Com a saída de Camelí, a vice-governadora Mailza Assis assumirá o comando do Estado. A transição, segundo o governo, será feita de forma planejada para assegurar a continuidade administrativa e a execução das políticas públicas em andamento.
Ao longo da mensagem, o governador também fez um balanço de sua gestão, destacando ações em áreas como infraestrutura, saúde, educação e segurança pública.
Ele ainda ressaltou o equilíbrio fiscal alcançado durante seu mandato e agradeceu o apoio recebido de parlamentares, servidores e da população acreana.
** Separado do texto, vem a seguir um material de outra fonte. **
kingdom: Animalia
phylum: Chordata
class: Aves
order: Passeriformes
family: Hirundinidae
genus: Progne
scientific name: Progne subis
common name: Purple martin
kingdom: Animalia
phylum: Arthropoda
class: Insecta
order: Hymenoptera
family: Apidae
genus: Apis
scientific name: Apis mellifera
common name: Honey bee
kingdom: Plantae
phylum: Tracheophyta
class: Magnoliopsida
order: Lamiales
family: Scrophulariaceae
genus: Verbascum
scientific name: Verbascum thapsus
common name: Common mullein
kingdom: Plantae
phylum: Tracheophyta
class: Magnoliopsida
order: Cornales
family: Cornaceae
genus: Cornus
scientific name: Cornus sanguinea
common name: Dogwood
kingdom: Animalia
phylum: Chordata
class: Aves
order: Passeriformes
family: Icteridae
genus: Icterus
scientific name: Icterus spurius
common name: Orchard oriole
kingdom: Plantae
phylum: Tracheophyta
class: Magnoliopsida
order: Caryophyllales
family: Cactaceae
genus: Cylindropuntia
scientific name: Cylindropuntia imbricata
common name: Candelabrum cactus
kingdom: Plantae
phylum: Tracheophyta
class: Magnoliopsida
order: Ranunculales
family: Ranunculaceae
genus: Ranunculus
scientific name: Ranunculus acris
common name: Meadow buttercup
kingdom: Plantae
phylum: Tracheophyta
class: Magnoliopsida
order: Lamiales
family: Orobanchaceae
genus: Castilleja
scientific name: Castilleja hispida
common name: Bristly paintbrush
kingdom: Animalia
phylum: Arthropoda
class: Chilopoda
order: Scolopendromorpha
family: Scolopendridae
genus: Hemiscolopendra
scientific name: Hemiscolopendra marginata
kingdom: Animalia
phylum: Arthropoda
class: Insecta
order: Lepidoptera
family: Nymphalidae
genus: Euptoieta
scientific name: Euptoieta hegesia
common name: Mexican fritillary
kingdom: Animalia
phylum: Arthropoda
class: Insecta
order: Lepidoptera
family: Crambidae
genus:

Em tom de despedida, Camelí afirmou: “Descerei as escadas do Palácio Rio Branco satisfeito, com a certeza do dever cumprido e com a convicção de que o Acre de hoje é muito melhor e tem um caminho pavimentado para seguir se desenvolvendo”.
O governador também justificou a decisão como parte de um processo institucional. “Após a missão confiada pelo povo acreano, por duas oportunidades, que considero a maior honra de minha vida pública, creio que este é o momento institucional adequado para proceder à transmissão definitiva do cargo, assegurando plena continuidade administrativa, estabilidade governamental e respeito ao calendário eleitoral”, destacou.
Ele reforçou ainda que a escolha foi tomada de forma consciente e dentro das normas legais. “A presente decisão é ato de vontade livre, consciente e voluntário, e decorre da necessidade de desincompatibilização prevista na Constituição da República”, afirmou na mensagem encaminhada ao Legislativo estadual.
Camelí também explicou a definição da data para a renúncia, levando em consideração o calendário eleitoral e o feriado religioso.
Segundo ele, a saída em 2 de abril evita conflito com a Sexta-feira da Paixão e respeita o prazo exigido para quem pretende disputar uma vaga no Senado nas eleições de 2026.